# Document segment
===============
Advertising helps fund Big Issue’s mission to end poverty
Culture

Frank Cottrell-Boyce: 'Being the children's laureate can be very uplifting and very depressing'

With his term as children’s laureate at a close, the novelist and screenwriter looks back on a lucky life of storytelling

Image: Antonio Olmos / The Observer / eyevine

Frank Cottrell-Boyce was born in Bootle in September 1959. His children’s books have been shortlisted for a multitude of prizes, including the Guardian Children’s Fiction Prize, the Whitbread Children’s Fiction Award, The Roald Dahl Funny Prize, and the Blue Peter Book Award. Millions, Cottrell-Boyce’s debut children’s novel, won the prestigious CILIP Carnegie Medal. His TV screenwriting work includes Doctor Who, Brookside and Coronation Street, while his film writing includes 24 Hour Party People and A Cock And Bull Story. Along with Danny Boyle, Cottrell-Boyce devised the opening ceremony for the London 2012 Olympics. In 2024, he was appointed as children’s laureate.

In his Letter to My Younger Self, he looks back on the role of music in shaping him, inspirational teachers and his time as children’s laureate.

My preoccupation at 16 would have been trying to meet David Bowie. And trying to look like him. I do feel lucky that I was a big Bowie fan, because he was a big reader, wasn’t he? I feel very blessed that I had a pop star who was constantly referring to books and carrying books and reading books. By the time I was 16, I was quite settled in school. I was in a band. It was Liverpool, when it was obligatory to be in a band. Being in a band often meant I made up a name for a band, and we made some badges. It was a lot of walking up and down the city centre.
===============
# Source texts of formatted documents

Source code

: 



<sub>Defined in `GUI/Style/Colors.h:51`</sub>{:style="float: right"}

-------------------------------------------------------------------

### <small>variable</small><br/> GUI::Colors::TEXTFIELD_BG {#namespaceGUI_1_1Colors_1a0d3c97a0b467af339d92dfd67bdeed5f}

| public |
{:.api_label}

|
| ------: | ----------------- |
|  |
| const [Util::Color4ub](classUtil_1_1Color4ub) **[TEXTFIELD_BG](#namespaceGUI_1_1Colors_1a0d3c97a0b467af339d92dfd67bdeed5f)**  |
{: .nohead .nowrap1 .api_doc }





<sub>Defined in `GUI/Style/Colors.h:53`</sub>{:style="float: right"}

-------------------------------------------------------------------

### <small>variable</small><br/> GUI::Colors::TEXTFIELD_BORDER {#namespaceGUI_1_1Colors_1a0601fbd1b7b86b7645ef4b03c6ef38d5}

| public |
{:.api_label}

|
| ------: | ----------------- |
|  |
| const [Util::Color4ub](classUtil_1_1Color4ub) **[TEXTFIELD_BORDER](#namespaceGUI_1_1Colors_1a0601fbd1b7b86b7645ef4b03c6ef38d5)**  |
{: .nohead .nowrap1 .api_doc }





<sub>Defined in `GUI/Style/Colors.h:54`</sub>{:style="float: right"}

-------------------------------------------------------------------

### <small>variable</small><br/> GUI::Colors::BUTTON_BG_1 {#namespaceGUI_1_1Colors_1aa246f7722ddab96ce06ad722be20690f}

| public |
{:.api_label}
===============
# Directions
Rewrite everything from "Frank Cottrell-Boyce was" down to "time as children’s laureate." in the Frank Cottrell-Boyce profile, putting "Liverpool" in place of "Bootle".

# Reply
Frank Cottrell-Boyce was born in Liverpool in September 1959. His children’s books have been shortlisted for a multitude of prizes, including the Guardian Children’s Fiction Prize, the Whitbread Children’s Fiction Award, The Roald Dahl Funny Prize, and the Blue Peter Book Award. Millions, Cottrell-Boyce’s debut children’s novel, won the prestigious CILIP Carnegie Medal. His TV screenwriting work includes Doctor Who, Brookside and Coronation Street, while his film writing includes 24 Hour Party People and A Cock And Bull Story. Along with Danny Boyle, Cottrell-Boyce devised the opening ceremony for the London 2012 Olympics. In 2024, he was appointed as children’s laureate.

In his Letter to My Younger Self, he looks back on the role of music in shaping him, inspirational teachers and his time as children’s laureate.